Fauci started working for the NIH in 1968 as a clinical associate in the Laboratory of Clinical Investigation at National Institute for Allergy and Infectious Diseases (NIAID). He became director of the NIAID in 1984, the year after the discovery of the HIV virus, and was appointed director of the Office of AIDS Research in 1988, when that office was established. As explained by Kennedy, Fauci essentially built the NIAID around an AIDS drug called AZT.
“AZT was a chemotherapy formulation that was so toxic it killed all the rats when they gave it to them. The inventor of AZT felt that it was unsafe for any human use, so he didn’t even patent it,” Kennedy says.
“Very early on, the National Cancer Institute had found that when you put AZT in a culture of HIV, that killed the HIV, not surprisingly. It killed anything it touched. And so, Fauci partnered with the manufacturer of AZT … He guided that formulation through the regulatory process and tried to fast track it. He cheated terribly on the clinical trials.
In the clinical trials, it was killing everybody. It literally kills everybody who takes it. But he was able to keep the people in the treatment group alive by giving them huge numbers of blood transfusions. It does keep them alive for the eight weeks, and based upon that eight-week trial, he got approval for AZT. It was unprecedented.

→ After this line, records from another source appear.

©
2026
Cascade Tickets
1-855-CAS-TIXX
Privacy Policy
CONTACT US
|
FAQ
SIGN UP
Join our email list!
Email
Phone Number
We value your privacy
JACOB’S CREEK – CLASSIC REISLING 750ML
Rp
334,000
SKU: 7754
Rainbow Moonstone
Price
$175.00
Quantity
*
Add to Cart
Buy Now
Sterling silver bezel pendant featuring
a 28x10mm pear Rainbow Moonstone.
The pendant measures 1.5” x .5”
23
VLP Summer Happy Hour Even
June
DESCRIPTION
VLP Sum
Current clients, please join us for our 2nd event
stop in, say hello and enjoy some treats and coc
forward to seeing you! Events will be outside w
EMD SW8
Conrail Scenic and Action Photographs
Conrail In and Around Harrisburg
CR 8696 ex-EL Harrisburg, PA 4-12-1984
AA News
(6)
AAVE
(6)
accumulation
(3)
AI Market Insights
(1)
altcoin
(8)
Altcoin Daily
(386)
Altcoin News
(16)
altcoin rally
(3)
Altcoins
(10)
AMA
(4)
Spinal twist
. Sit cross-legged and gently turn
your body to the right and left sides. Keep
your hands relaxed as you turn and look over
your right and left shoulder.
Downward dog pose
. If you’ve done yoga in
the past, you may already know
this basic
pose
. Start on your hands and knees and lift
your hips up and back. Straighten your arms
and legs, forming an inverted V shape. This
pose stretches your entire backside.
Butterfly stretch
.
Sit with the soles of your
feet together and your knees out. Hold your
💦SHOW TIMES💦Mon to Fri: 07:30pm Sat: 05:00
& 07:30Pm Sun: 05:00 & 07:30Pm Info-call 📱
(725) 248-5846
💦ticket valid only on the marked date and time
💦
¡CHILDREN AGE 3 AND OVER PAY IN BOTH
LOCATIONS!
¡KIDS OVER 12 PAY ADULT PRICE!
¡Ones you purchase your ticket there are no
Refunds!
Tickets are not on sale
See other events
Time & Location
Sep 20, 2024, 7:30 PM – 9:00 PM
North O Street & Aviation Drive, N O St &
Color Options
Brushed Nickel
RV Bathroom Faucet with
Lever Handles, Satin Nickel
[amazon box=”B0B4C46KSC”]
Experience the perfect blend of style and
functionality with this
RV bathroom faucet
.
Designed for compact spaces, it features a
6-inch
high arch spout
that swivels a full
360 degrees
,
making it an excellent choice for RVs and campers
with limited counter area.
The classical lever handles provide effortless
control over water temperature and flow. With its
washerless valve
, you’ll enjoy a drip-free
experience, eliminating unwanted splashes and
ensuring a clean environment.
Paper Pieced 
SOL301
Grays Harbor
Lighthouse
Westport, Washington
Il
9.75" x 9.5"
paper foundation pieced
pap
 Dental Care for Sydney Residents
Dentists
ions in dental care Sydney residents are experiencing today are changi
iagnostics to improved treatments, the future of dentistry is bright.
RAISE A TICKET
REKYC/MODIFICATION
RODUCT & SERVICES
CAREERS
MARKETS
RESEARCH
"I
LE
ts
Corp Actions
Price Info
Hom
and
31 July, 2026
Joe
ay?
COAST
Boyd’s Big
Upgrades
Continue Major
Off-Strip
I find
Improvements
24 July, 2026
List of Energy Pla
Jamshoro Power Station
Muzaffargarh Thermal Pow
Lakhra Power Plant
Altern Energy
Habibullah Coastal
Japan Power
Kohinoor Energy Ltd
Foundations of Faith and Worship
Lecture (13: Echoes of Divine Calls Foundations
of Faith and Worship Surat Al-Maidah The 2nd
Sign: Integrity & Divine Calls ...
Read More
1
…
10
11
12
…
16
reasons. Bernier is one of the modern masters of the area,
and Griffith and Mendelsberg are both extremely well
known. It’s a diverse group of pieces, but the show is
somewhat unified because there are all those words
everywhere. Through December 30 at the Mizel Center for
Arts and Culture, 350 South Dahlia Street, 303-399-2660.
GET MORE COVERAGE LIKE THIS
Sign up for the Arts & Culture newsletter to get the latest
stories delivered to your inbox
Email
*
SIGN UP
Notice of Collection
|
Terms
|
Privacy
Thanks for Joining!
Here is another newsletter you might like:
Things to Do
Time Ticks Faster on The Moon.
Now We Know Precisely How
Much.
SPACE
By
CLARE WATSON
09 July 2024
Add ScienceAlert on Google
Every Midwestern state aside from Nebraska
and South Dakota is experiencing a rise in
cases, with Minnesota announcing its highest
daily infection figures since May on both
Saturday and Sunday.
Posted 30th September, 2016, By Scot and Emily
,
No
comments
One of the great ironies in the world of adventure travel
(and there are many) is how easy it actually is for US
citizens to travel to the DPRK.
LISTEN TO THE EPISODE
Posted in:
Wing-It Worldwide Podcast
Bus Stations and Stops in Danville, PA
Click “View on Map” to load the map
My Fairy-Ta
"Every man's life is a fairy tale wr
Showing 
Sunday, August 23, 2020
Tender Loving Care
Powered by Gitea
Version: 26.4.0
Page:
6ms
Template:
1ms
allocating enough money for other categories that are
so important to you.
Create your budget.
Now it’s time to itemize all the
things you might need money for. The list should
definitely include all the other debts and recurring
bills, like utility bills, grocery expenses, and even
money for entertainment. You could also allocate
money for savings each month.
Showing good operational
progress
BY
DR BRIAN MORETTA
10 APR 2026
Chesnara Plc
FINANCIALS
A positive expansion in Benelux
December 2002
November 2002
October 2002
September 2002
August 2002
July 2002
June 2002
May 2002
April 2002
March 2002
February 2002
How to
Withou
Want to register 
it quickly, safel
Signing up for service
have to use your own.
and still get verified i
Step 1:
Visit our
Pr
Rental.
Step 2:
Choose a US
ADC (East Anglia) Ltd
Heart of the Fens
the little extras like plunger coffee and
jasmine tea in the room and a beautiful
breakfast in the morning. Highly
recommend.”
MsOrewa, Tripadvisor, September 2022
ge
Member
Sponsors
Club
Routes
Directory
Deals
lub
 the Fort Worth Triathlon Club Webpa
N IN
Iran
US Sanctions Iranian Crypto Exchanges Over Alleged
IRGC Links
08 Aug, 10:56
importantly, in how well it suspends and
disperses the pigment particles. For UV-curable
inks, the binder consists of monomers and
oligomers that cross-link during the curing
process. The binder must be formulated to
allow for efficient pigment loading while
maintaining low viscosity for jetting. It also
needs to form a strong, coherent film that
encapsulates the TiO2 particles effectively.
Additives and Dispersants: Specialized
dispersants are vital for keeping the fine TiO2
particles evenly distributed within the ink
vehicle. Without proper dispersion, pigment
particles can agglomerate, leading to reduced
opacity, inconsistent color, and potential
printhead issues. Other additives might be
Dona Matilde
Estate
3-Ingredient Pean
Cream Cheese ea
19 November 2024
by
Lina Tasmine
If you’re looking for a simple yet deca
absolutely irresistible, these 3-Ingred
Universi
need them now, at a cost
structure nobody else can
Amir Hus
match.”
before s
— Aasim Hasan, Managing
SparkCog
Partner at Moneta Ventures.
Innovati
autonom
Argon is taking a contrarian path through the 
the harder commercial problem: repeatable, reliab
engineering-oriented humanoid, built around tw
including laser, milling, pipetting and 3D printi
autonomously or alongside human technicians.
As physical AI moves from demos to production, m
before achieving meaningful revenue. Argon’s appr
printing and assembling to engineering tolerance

As Kary Mullis, who won the Nobel Prize for discovering the polymerase chain-reaction (PCR) technique, said, with any chemotherapy drug, you’re supposed to give it to somebody for two weeks. Chemotherapy is designed to kill every cell in the body, but hopefully it kills tumor cells first, and you can take the person off it. The tumor dies, if you time it right, and the person doesn’t die.
If you put somebody on that for life, like Tony Fauci was doing, every one of them is going to die. And that’s what happened. Meanwhile, there were a lot of drugs at that time that were being repurposed. Local, community-based doctors in San Francisco and New York who were treating the AIDS community were finding that these drugs treated the symptoms of AIDS, and they stopped people from dying.
Fauci made a deliberate crusade to sabotage those, to make sure they were not available to sick people, in order to make sure that AZT would be the only solution. And AZT was the most expensive drug in history. It was $10,000 for a one-year supply [while costing just $5 per dose to manufacture, plus U.S. taxpayers paid for all of the research and development of the drug] …
Tony Fauci basically created this template that he then used over the next 45 years, to develop toxic drug after toxic drug. He killed early treatment, and killed any protocol that competed with his pharmaceutical enterprise. A lot of people have died [as a result].”